Contrairement à Omar Alexis, Marco n'aborde pas la lutte au second degré. Pour lui, c'est une affaire très sérieuse. Quand il était jeune, deux de ses oncles étaient dans des ligues professionnelles. L'un comme joueur, l'autre comme arbitre. Ils lui ont appris les rudiments, mais aussi la noblesse du métier.

Techniquement, explique Marco, il y a peu de différences entre la lutte mexicaine et la lutte nord-américaine. Les matches de lucha libre durent trois rounds, au lieu d'un seul. Les prises de style gréco-romain sont plus fréquentes. Les méchants (rudos) ne gagnent jamais. Et les lutteurs sont généralement plus gras que dans la WWF, résultat combiné d'une mauvaise alimentation et d'une culture du corps un peu moins obsessive. «Disons qu'ils sont plus près du sumo que des Chippendales!» précise Omar Alexis.

Philosophiquement, par contre, il y a une différence fondamentale. La culture du masque a amené, dans la lucha libre, une dimension mystique qu'on ne trouve dans aucun autre sport. Personne ne connaît les visages des lutteurs. Et ce secret ne fait qu'accentuer leur image de superhéros auprès d'une population qui ne demande qu'à rêver.

«L'aspect sacré est très fort, estime Marco. Et c'est pour ça que cette lutte est la meilleure du monde.»

Lutter dans le plaisir

Omar Alexis Ramos ne sait pas si ses soirées hebdomadaires de lucha libre dureront plus de trois rounds. Mais en ce qui le concerne, ce n'est qu'une première étape vers d'autres projets du même genre.

Déjà, l'animateur de Foco Latino est en train de préparer une exposition interactive sur la lucha libre, qui devrait être présentée à l'Espacio Mexico d'ici quelques mois. Il songe aussi à faire venir des vrais luchadores mexicains pour des matches de démonstration.

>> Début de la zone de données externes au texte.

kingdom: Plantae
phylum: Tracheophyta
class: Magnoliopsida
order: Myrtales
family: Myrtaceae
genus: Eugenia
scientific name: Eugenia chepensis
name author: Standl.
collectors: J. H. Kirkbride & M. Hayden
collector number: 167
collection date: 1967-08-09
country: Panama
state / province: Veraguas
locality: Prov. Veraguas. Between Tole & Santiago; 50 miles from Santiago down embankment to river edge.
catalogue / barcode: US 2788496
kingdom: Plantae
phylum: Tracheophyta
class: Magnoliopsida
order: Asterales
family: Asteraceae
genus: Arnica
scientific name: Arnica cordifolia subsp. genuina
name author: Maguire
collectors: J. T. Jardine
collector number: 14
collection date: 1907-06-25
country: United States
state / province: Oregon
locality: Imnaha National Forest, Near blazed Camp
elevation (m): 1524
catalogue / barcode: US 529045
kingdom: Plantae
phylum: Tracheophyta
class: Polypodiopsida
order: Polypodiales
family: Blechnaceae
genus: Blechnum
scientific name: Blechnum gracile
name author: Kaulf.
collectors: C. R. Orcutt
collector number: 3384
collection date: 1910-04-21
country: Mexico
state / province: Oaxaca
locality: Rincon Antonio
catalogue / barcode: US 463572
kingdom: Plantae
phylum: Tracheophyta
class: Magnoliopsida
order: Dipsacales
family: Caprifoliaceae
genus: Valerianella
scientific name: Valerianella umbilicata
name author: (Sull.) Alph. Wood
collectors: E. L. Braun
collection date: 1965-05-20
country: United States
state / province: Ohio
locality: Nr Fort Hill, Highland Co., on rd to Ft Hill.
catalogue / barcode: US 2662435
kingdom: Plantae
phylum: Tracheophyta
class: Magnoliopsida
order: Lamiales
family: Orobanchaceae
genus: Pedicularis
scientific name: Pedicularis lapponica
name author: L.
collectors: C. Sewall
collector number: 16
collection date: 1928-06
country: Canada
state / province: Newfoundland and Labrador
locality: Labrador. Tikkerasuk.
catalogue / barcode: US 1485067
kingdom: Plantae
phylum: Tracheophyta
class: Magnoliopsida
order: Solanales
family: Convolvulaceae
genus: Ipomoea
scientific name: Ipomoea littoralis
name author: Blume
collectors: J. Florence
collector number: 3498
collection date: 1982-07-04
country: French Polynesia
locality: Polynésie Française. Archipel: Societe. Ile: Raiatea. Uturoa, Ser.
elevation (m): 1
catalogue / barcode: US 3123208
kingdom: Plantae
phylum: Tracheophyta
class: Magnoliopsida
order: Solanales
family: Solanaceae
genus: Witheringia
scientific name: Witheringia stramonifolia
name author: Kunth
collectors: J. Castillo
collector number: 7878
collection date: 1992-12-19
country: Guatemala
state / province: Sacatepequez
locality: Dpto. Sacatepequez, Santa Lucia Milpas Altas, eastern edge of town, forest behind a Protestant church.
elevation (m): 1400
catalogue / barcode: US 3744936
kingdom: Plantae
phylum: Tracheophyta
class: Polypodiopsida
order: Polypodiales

«Pour moi, 2009 sera l'année de la lutte, conclut Omar Alexis. Il y a un parallèle à faire avec la situation économique. Il va falloir lutter plus fort. Mais on peut lutter dans le plaisir!»

Ciné Lounge Lucha libre mexicaine, tous les dimanches à partir de 17h au Nacho Libre, 913, rue Beaubien Est.

De Santo à El Barrio...

La lucha libre est apparue au Mexique en 1934. Mais sa popularité n'a explosé qu'au milieu des années 40, avec l'apparition du lutteur-vedette, Santo.

Santo est l'icône absolue de la lutte mexicaine. En près d'un demi-siècle de carrière, sa réputation a dépassé les frontières du ring pour s'inscrire dans la culture populaire au sens large. On l'a mis en scène dans des bandes dessinées et il a joué dans une cinquantaine de films d'action, équivalents mexicains de nos bons vieux Batman. À sa mort, en 1984, l'homme a eu droit à des funérailles nationales.

Aujourd'hui la lucha libre est devenue un véritable phénomène culturel, qui se décline en deux ligues professionnelles majeures (La AAA et le Consejo mundial de Lucha Libre) et une ligue indépendante. Ses lutteurs sont des vedettes à part entière (Mistico, Hector Garza, Ultimo Guerrero) et les matches continuent d'attirer des foules nombreuses en mal de défoulement.

«C'est un exutoire pour la population mexicaine, dit Omar Alexis Ramos, animateur de Foco Latino, à CJNT. Sans lucha libre, il y aurait encore plus de tension dans les grandes villes.»

Mais le rayonnement de la lutte va plus loin.

Depuis quelques années, les milieux militants ont récupéré ce sport (?) pour défendre les bonnes causes. C'est le cas de «Super Barrio» (Super quartier) un «lutteur social» qui fait ses campagnes de sensibilisation contre la pauvreté vêtu d'un slip, d'une cape et d'un masque. C'est aussi le cas de «Super ecologista», dont le nom se passe d'explication. Dans un autre registre, le lutteur Fray Tormenta redistribue une part de ses recettes à des orphelinats mexicains.

Même phénomène du côté culturel, où la lucha libre est devenue une grande source d'inspiration. «La lutte ne s'adresse plus seulement aux gens des classes populaires, explique Omar Alexis. Elle fascine aussi les intellectuels. Elle a ouvert la porte à des peintres, des sculpteurs, des photographes, des musiciens et même à des gens de théâtre, qui ont fondé une importante ligue d'impro lucha.»

«C'est peut-être ça, la plus grande différence avec la lutte américaine. La lutte mexicaine est beaucoup moins mercantile. C'est devenu un art.»